Wichtig sei aber, dass es „weniger dieser Leute“ gebe als zuvor und dass es damit weniger wahrscheinlich sei, dass jemand tatsächlich einen Anschlag in Australien verübe. Der wichtigste Faktor bei der Herabsetzung der Terrorwarnstufe sei aber, dass sich die Gefahr, die von religiös motivierten gewaltbereiten Extremisten ausgehe, verringert habe.
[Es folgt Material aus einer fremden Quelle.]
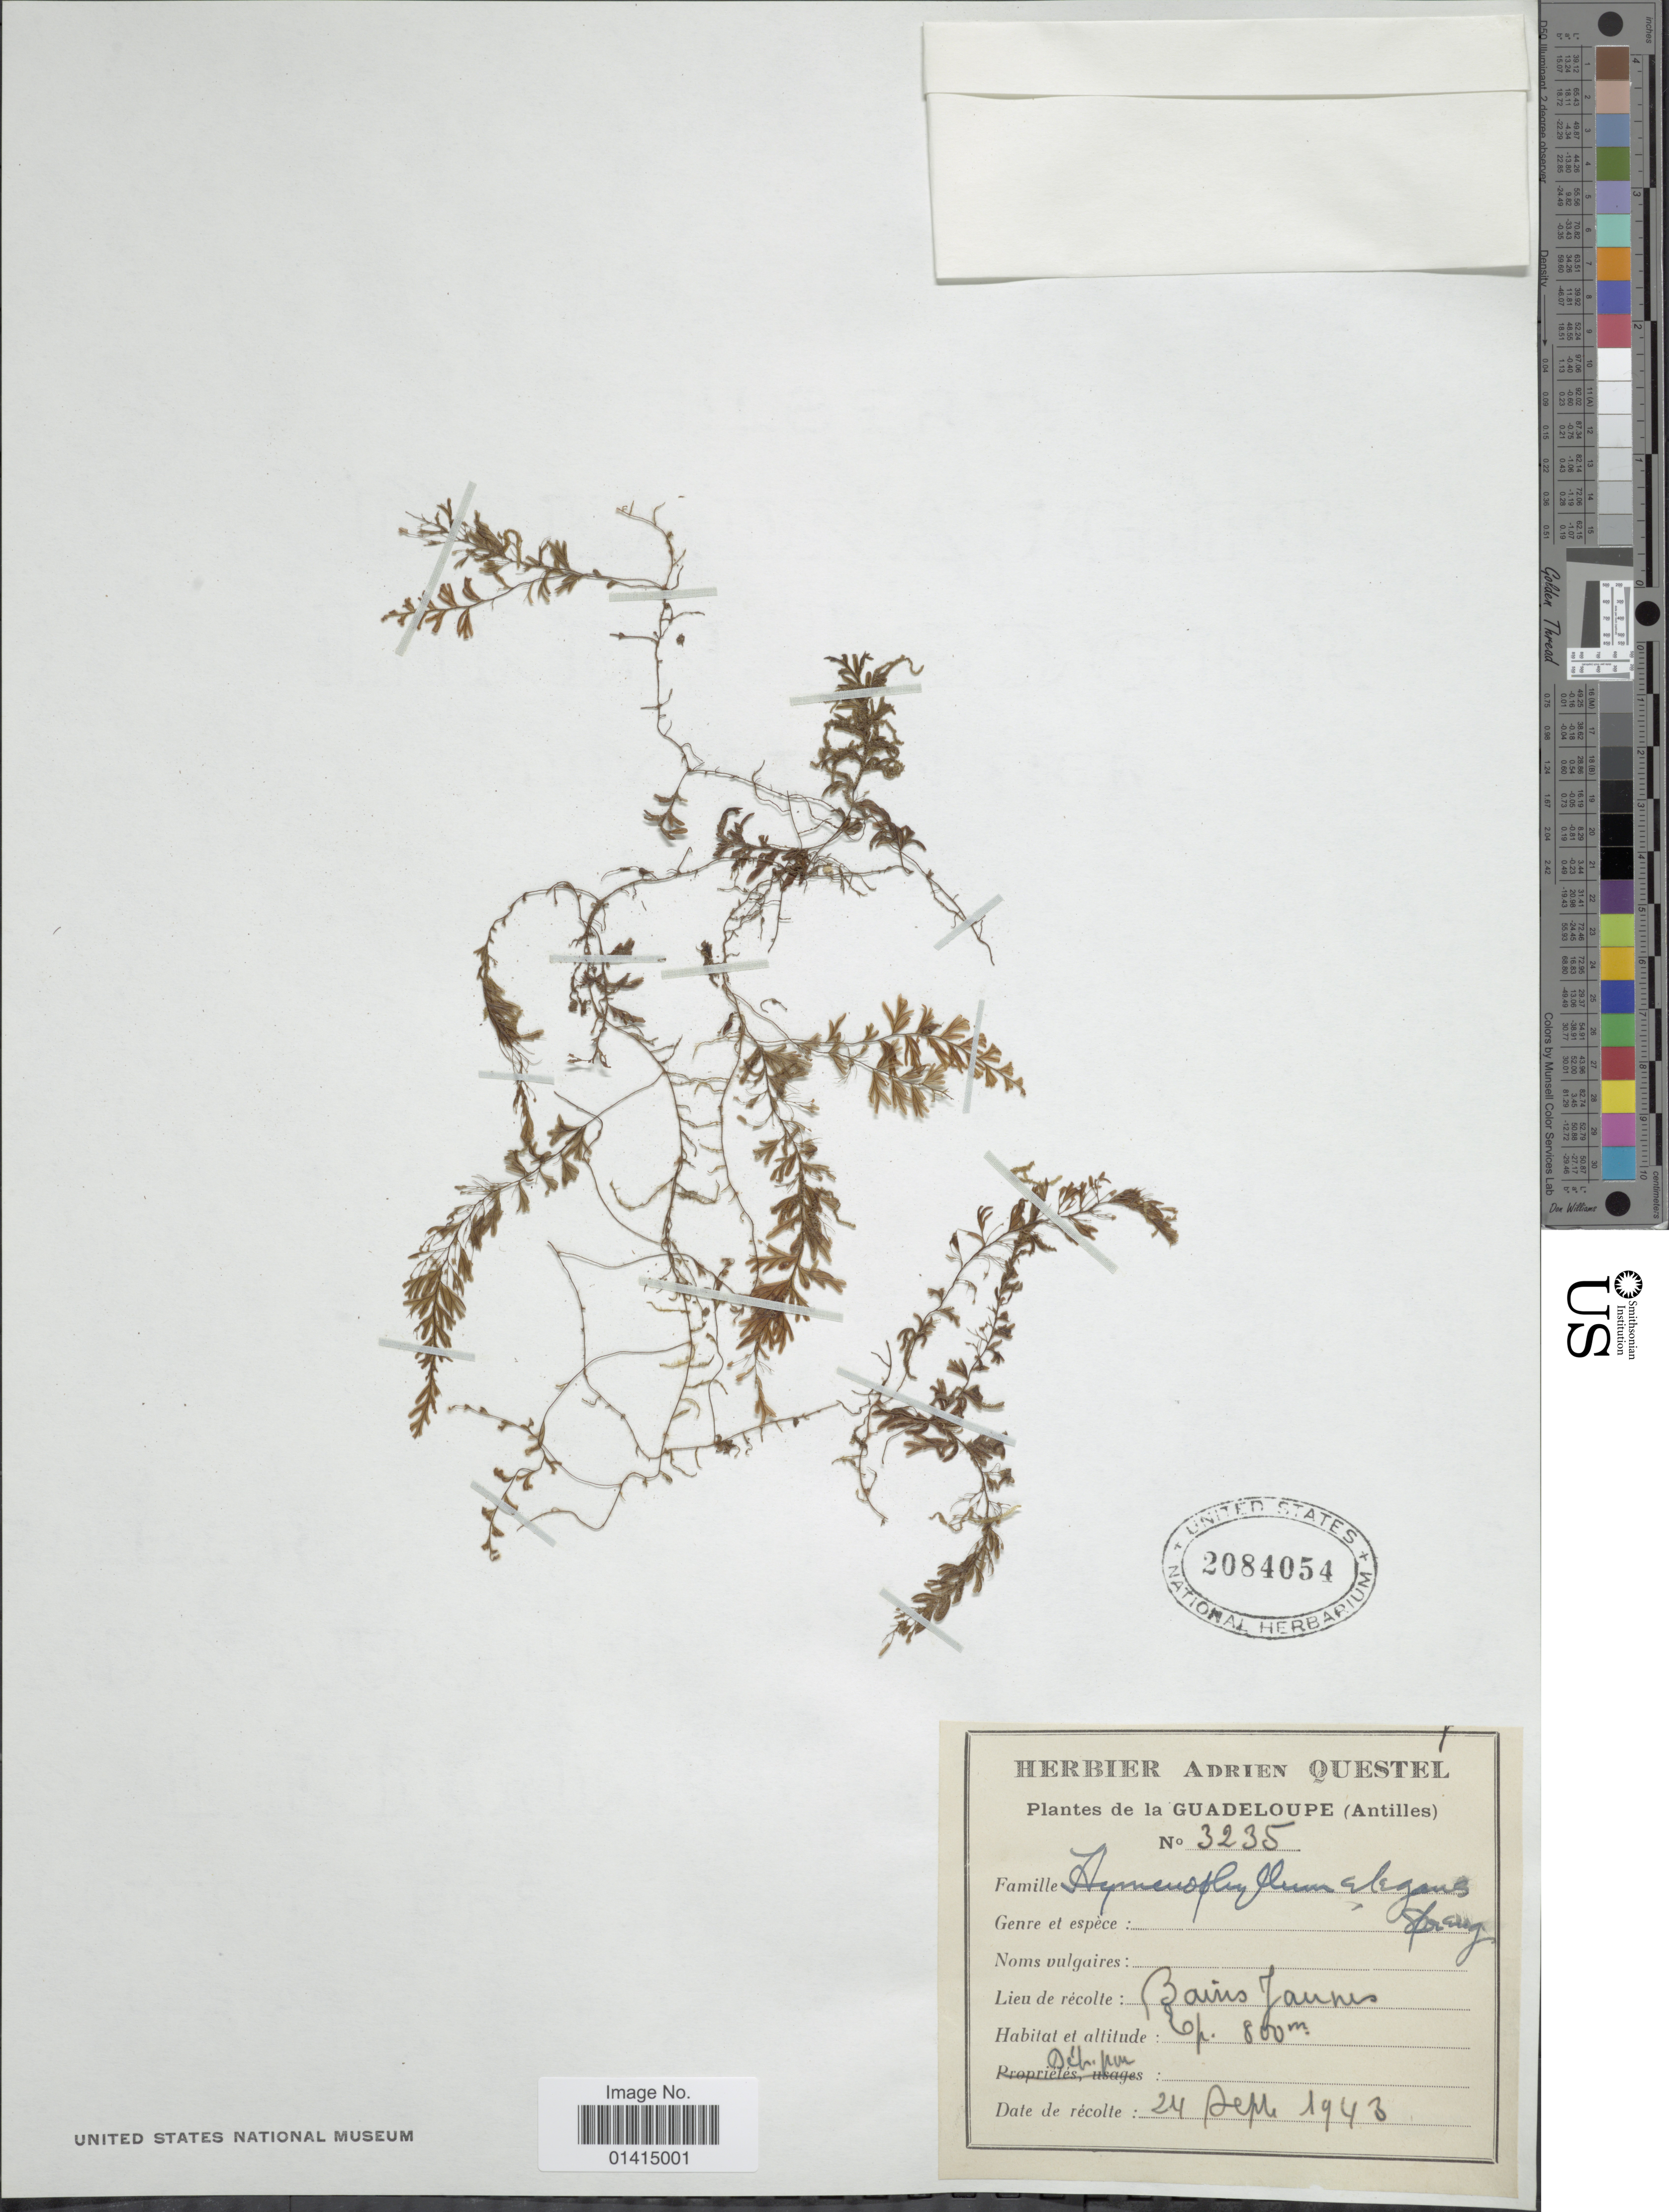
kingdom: Plantae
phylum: Tracheophyta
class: Polypodiopsida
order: Hymenophyllales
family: Hymenophyllaceae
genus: Hymenophyllum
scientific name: Hymenophyllum elegans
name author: Spreng.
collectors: ex herb. A. Questal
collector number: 3235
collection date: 1943-09-24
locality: Bains Jannes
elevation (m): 800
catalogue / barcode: US 2084054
Die Fähigkeiten und die Anziehungskraft von Gruppen wie dem Islamischen Staat (IS) und Al-Kaida seien gesunken, „und ihre Unterstützung in Australien ging entsprechend zurück“, so Burgess.

Asio hatte die Bedrohungsstufe im Jahr 2014 auf „wahrscheinlich“ angehoben - zu einer Zeit, als viele radikalisierte ausländische Kämpfer, darunter auch Australier, nach Syrien und in den Irak reisten, um sich islamischen Terrorgruppen anzuschließen. „Unsere Entscheidung war tragischerweise gerechtfertigt“, betonte Burgess. Seit 2014 habe es elf Terroranschläge auf australischem Boden gegeben. 21 größere Anschlagspläne seien entdeckt und vereitelt worden. In diesem Jahr habe es bisher kein Attentat gegeben.